The following week, my husband and my daughter accompanied me to the D and C in the city. I didn’t want my daughter to go inside, but my husband was asked to go in to discuss some details and there was no other option. I told him to take her to the playground during the procedure. A male doctor — a different one — administered the anesthesia. 

“We see this sometimes,” he told me, “with the pills.” 

“Yes,” I said. “I know that now.”

“You have a child already though,” the doctor said. “So why [did] you do this?”

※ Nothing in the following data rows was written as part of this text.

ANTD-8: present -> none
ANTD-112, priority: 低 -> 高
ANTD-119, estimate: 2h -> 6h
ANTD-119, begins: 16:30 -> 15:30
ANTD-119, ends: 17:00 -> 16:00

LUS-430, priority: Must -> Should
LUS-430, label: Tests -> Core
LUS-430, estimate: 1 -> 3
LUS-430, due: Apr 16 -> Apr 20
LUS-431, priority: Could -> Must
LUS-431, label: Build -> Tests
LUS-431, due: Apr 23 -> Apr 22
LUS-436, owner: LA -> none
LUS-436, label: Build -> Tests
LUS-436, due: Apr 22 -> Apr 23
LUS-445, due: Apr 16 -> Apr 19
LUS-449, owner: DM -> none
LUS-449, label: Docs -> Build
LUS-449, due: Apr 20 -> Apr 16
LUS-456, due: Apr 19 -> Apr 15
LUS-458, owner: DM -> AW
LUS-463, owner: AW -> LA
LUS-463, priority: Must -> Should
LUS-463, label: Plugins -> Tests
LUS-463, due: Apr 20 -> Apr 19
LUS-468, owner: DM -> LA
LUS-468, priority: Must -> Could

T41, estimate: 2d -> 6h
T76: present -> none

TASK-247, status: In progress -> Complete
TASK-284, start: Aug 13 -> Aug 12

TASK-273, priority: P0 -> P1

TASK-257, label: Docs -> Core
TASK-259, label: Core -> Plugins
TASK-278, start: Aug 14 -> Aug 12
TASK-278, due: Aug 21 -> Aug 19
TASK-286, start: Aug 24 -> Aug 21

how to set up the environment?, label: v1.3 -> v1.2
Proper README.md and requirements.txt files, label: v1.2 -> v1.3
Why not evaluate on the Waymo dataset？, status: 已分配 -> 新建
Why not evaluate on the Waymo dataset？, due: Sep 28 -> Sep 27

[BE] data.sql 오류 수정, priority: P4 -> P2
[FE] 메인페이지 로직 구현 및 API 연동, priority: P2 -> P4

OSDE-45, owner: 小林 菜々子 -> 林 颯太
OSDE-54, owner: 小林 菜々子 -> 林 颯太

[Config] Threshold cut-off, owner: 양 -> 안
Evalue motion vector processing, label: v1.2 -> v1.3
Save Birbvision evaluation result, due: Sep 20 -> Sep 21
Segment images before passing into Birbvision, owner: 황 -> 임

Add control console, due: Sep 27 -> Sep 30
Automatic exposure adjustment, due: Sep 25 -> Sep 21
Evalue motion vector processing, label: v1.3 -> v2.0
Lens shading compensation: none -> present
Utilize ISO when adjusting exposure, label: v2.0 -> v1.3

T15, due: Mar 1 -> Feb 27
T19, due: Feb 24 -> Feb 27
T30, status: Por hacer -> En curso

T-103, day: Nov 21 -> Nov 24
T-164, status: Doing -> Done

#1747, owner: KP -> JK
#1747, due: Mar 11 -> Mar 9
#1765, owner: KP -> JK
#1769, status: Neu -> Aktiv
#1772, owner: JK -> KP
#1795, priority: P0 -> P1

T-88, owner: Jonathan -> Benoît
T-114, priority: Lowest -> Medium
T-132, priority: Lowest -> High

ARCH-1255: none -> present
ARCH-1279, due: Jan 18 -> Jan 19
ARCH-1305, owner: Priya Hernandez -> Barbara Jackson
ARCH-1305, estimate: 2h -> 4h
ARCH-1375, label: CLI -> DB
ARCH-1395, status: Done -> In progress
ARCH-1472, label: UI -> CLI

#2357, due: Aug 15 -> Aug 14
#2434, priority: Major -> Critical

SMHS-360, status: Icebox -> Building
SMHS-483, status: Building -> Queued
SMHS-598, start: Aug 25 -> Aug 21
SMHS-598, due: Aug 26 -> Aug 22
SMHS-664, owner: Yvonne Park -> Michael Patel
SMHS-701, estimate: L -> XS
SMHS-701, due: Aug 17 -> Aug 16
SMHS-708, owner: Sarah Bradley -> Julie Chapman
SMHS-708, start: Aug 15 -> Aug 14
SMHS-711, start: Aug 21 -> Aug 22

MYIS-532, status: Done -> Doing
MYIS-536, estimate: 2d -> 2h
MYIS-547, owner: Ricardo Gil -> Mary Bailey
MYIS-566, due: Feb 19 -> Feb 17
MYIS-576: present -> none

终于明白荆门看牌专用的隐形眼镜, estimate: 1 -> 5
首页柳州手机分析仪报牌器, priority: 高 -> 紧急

I didn’t answer. What was he trying to accomplish? It was too late anyhow. I was put under. When I woke up, I felt groggy and confused. My daughter and husband were waiting for me. I wonder if my daughter knew what happened. I wonder if I’ll ever tell her. I wonder if she’ll ever worry she was unwanted.

I’d later find out that two good friends of mine had surprise pandemic pregnancies, and they delivered children in the same exact month that I would have delivered mine. I’d hear all about the 50-year-old PTA mom’s miracle IVF child that was the talk of the elementary school, and I’d wonder why some women’s experiences are so hard while others’ are so easy.

I met one of those friends’ babies a month after Roe was overturned. She was almost 2. My daughter and I read her books, held her hand and sang “The Wheels on the Bus” for her. Watching them together, I’d think what a wonderful sister my daughter would have been, and I imagined the fierce, confident young women they would grow up to be one day. I’d feel sorrow and grief, but never regret.